Some of our more 'wordy' posters would be ok, unless they were copy/pasting from multiple posts, or accidentally duplicate a post. The highest any normal person should be able to get is 10 from post_length, 2 from sequential characters in title, maybe 2 from characterspersecond, for a total of 14. Maybe, on a severely random chance, they might get flagged if they use the same 20 characters, in a row, in two sequential posts, marking their posts as requiring approval, but that'd be really rare.

It shouldn't use too much processing overhead, either, and keep us all from seeing the spam.

Similarly, I'm not overly conversant python, but can understand logical flow.
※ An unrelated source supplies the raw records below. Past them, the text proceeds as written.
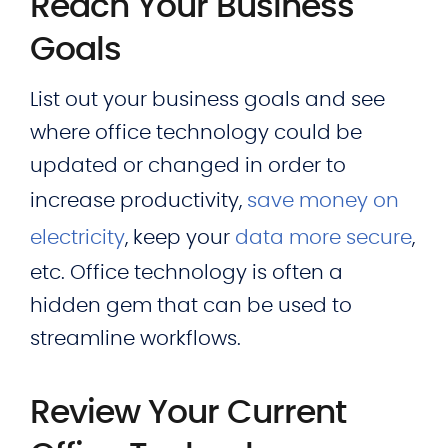
Reach Your Business
Goals
List out your business goals and see
where office technology could be
updated or changed in order to
increase productivity,
save money on
electricity
, keep your
data more secure
,
etc. Office technology is often a
hidden gem that can be used to
streamline workflows.
Review Your Current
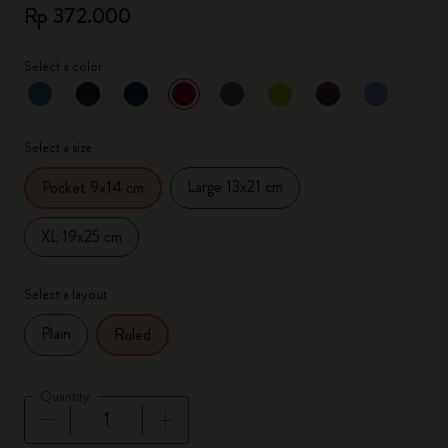
Rp 372.000
Select a color
selected
*
Selected color
Select a size
Large 13x21 cm
Pocket 9x14 cm
XL 19x25 cm
Select a layout
Plain
Ruled
Quantity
What I know of python might be enough to make that happen.

If someone is more proficient that I (not difficult) then it's more sensible they attempt such.

From what I understand of python, you'd not need to worry about things like floating point, byte, long or char, it should figure that out itself as it executes. You'd not require to "add fields" to each user account, available charactors in the post can be sampled from the post itself, previous posts are already indexed so referencable, and the "abuse threshold" can exist in the script's side.

I cannot fault the logic tree, at a casual glance, and it does appear to indeed solve the majority of instances. My only adjustments here would be to apply filters from blacklists of specific phrases etc. The response tree IMHO would require a little work, and seems to rely on functionality that might not be currently present.

The reason I suggested a character length of 20 was because most 'common phrases' are less than 20 characters. Because of this, even common phrases should be surrounded by other text which would prevent accidental flagging.

Even in the event of accidental flagging by the 20 characters subroutine, that's still only 10 points, which is not enough, alone, to flag anything. A post would have to have multiple reasons to flag to actually cause posts to not display.